It is not every day you get to witness history. As someone who has spent over a decade trying to spur progress in transitioning to clean energy and advancing solutions to climate change, today was without a doubt the most exciting day of my career.
It can sometimes be challenging to see tangible progress in our pursuit of a clean energy future, but today I was lucky enough to go out on the water and see the construction underway for America’s first offshore wind power project off Block Island. It is truly the beginning of a new energy chapter for America! Congratulations to Deepwater Wind for making it happen.
National Wildlife Federation was proud and honored to join US Department of the Interior Secretary Sally Jewell, Bureau of Ocean Energy Management Director Abby Hopper, Rhode Island Governor Gina Raimondo, US Senators Whitehouse and Reed, US Representatives Langevin and Cicilline, key members of Rhode Island’s state government, our Rhode Island affiliate the Environment Council of Rhode Island, and so many more in celebrating this incredible milestone out on the water today. As the boat approached the construction site, the energy was palpable as everyone broke out in cheers to celebrate this incredible milestone. There were lots of hugs and high fives as we all looked out at what can and must be the beginning of something BIG. Not just the beginning of this project, which will start producing power next year, but the beginning of a major new energy chapter for America.
“Rhode Island is leading America toward a clean energy future with the construction of this project. The Block Island Wind Farm will provide pollution-free energy, keep energy dollars local, and create hundreds of new jobs – all while ensuring treasured wildlife like endangered Right Whales are protected,” said Collin O’Mara, president and CEO of National Wildlife Federation, who took part in a boat tour of the Block Island site today. “This is a great example of how offshore wind power can be a win for both people and wildlife. Now is the time for bold commitments from state leaders up and down the east coast to ensure this transformational resource plays a major role in our energy future.”

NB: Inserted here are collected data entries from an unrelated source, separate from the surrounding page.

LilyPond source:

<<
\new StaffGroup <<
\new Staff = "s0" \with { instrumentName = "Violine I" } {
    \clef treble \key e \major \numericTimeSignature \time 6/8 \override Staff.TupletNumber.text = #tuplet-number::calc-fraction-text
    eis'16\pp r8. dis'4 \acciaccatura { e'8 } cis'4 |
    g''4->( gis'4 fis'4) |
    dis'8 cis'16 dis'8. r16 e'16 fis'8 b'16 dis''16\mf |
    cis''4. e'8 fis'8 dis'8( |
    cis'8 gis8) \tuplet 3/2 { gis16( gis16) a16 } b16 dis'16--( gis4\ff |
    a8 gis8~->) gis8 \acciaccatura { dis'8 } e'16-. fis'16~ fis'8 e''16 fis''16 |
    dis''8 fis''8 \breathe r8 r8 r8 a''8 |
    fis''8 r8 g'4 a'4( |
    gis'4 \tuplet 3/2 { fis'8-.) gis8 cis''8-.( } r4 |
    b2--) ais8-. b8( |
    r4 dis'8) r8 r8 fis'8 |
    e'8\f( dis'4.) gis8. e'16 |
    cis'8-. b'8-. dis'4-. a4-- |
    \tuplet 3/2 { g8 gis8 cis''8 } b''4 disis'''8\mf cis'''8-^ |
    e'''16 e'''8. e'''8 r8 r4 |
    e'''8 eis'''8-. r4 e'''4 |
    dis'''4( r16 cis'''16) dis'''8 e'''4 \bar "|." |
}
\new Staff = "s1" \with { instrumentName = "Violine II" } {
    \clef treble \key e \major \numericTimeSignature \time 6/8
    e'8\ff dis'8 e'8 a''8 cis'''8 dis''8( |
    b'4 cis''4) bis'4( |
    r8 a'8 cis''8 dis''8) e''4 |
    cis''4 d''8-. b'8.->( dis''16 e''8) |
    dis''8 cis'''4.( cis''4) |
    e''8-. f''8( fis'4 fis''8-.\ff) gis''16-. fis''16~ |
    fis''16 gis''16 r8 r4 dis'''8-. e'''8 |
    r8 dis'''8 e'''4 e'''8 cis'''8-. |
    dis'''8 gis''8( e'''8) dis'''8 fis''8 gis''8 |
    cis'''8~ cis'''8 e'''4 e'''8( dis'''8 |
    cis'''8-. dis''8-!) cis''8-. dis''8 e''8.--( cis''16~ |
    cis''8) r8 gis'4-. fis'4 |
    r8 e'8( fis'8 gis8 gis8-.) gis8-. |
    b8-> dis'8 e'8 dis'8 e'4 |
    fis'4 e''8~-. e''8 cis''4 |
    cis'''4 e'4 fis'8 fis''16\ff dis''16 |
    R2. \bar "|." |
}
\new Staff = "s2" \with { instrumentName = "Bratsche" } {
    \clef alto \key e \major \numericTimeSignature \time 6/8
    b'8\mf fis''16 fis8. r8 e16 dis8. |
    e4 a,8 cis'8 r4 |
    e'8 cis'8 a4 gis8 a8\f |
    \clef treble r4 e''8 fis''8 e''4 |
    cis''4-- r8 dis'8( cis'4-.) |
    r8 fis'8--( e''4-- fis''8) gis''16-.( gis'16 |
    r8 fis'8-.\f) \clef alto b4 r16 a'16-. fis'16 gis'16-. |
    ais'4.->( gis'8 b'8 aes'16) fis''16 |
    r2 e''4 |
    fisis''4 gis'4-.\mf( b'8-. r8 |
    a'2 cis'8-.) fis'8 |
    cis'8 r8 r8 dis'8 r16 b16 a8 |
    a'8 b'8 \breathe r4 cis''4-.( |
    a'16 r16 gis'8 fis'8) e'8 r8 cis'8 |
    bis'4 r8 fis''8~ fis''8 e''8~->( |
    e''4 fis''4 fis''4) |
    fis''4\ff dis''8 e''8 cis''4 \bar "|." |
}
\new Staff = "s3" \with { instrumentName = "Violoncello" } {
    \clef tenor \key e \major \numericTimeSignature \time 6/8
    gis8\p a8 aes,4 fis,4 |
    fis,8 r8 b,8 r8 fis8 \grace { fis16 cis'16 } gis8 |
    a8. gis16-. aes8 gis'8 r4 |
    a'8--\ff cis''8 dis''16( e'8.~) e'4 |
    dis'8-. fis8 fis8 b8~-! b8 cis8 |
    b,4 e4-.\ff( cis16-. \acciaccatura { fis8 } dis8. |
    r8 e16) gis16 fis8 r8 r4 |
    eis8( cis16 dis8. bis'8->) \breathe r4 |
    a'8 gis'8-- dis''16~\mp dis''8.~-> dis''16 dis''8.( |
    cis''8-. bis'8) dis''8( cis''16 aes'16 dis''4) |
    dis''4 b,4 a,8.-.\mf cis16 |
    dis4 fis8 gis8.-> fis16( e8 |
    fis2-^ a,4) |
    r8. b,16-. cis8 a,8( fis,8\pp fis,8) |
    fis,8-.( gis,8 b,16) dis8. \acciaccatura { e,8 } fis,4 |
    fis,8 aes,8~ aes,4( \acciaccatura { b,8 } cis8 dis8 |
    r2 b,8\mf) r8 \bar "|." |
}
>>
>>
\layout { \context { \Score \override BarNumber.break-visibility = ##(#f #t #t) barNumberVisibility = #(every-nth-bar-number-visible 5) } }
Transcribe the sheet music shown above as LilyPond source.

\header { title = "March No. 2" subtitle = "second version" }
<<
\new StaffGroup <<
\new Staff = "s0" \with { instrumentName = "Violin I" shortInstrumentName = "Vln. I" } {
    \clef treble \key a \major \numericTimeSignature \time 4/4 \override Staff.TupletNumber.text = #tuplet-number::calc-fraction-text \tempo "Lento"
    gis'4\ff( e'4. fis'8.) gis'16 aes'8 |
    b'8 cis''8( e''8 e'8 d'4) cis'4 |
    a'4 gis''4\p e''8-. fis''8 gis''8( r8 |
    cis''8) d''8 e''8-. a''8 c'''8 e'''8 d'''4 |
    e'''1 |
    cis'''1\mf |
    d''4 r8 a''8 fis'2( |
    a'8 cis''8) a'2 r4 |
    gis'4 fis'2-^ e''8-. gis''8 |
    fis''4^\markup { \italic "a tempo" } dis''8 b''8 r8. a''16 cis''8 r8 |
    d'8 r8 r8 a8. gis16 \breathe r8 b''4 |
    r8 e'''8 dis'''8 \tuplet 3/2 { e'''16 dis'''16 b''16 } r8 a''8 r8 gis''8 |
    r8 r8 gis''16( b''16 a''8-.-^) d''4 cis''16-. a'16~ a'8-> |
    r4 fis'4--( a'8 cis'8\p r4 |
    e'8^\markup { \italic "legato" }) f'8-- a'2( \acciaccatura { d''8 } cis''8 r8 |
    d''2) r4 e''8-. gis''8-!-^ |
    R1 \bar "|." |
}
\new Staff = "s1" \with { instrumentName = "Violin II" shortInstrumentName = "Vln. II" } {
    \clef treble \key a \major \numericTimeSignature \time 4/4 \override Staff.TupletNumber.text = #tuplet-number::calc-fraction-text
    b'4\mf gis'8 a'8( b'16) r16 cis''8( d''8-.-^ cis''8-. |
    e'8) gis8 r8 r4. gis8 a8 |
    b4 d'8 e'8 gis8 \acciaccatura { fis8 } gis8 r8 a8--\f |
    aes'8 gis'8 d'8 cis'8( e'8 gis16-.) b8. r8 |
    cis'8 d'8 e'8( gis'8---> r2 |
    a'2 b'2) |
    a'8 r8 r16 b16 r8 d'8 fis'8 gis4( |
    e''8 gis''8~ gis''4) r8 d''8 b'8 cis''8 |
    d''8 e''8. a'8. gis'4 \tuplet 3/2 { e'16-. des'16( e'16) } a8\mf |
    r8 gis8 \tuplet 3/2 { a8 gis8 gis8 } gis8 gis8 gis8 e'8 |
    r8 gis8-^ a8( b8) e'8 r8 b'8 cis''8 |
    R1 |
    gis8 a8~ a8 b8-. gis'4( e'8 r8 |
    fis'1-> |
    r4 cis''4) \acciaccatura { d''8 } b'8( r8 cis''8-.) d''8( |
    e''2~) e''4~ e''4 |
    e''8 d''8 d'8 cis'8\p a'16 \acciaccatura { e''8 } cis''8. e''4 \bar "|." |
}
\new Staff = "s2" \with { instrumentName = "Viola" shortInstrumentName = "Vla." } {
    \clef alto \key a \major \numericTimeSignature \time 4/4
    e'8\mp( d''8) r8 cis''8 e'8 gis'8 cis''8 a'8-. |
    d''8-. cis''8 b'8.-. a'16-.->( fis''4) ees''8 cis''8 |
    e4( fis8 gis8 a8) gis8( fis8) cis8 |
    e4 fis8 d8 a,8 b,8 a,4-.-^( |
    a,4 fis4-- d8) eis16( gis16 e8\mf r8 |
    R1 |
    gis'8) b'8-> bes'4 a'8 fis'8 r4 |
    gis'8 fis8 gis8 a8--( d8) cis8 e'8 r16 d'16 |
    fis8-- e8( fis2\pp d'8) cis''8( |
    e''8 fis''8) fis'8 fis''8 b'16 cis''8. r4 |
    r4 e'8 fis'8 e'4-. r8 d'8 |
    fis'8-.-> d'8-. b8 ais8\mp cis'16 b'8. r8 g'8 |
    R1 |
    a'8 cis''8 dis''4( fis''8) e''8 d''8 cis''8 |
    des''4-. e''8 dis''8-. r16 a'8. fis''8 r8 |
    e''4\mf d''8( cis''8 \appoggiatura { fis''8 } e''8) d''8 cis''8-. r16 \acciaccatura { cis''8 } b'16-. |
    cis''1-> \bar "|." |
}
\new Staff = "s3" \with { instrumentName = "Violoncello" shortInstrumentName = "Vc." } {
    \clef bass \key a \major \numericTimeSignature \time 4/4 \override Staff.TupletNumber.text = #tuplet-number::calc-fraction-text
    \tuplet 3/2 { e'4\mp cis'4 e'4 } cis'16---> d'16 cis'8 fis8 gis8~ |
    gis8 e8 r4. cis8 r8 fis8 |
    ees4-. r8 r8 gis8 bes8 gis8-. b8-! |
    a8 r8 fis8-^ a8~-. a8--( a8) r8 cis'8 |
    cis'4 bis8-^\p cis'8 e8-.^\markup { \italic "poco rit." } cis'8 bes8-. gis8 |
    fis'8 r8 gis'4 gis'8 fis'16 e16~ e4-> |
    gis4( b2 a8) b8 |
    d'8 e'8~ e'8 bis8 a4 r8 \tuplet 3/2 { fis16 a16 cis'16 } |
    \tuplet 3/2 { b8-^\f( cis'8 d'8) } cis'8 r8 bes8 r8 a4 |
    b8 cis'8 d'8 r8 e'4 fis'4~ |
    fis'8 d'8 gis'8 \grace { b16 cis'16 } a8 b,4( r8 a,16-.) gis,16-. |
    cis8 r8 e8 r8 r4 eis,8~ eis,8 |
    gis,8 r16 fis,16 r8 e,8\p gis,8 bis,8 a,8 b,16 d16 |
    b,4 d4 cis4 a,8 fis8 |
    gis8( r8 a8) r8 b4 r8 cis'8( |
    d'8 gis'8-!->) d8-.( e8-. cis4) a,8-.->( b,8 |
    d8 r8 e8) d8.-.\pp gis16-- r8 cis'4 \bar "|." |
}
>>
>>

In many ways this is a Block Island story – since the five turbines that will ultimately spin off their shores will power the entire island, replacing an old, expensive and highly polluting diesel generator. This is also a Rhode Island story – given that the State’s visionary ocean planning process played a critical role in siting this project and ensuring it moved forward with strong stakeholder support. But fundamentally it is a national story – today, America has finally taken our first step toward harnessing the abundant winds that blow far offshore. It is finally happening!
Offshore wind power’s American debut is long, long overdue. For over 20 years, offshore wind power has been producing thousands of megawatts of pollution-free energy and spurring transformative job creation overseas. We have a world-class wind resource along the Atlantic seaboard, and it is time for us to take advantage of the significant environmental and economic benefits this booming global industry has to offer.
National Wildlife Federation is a strong advocate for responsibly developed offshore wind power, and we are proud supporters of the Block Island Wind Farm. This project is a shining example of how renewable energy development can and must be done right – with science-based planning, extensive stakeholder engagement, and true leadership from state and federal government as well as industry. NWF has worked closely with Deepwater Wind to ensure that endangered North Atlantic right whales are protected throughout the offshore wind development process, and we applaud this industry leader for setting a strong precedent for responsible offshore wind power development with America’s first project.
Offshore wind power offers an unmatched opportunity to diversify our energy portfolio with clean, local power. It is uniquely valuable to state energy planners because its peak production coincides with moments of peak power demand: summer afternoons and winter cold snaps. It can create tens of thousands of long-term, high-quality US jobs. It is ready to go, but it requires the political will of our elected federal and state officials to become reality. A promising example of the state commitment needed has been introduced in Massachusetts, where the Bureau of Ocean Energy Management has leased enough area offshore to meet the needs of more than half of the homes in the Commonwealth. In Massachusetts and elsewhere, these will just be numbers on a page until states commit to creating a stable market capable of helping launch an industry.
Today was an inspiring reminder that big change can happen. America can begin a new energy chapter powered by clean, inexhaustible offshore wind. It starts with one foundation for one turbine at one project off one state – but it can and must be the launching pad for a robust offshore wind industry that can power millions of homes, businesses, and vehicles all along the coast with pollution-free energy. In order for America to charge forward and ensure that offshore wind power plays a major role in our energy future, we need continued bold leadership from our federal and state leaders to commit to making it happen.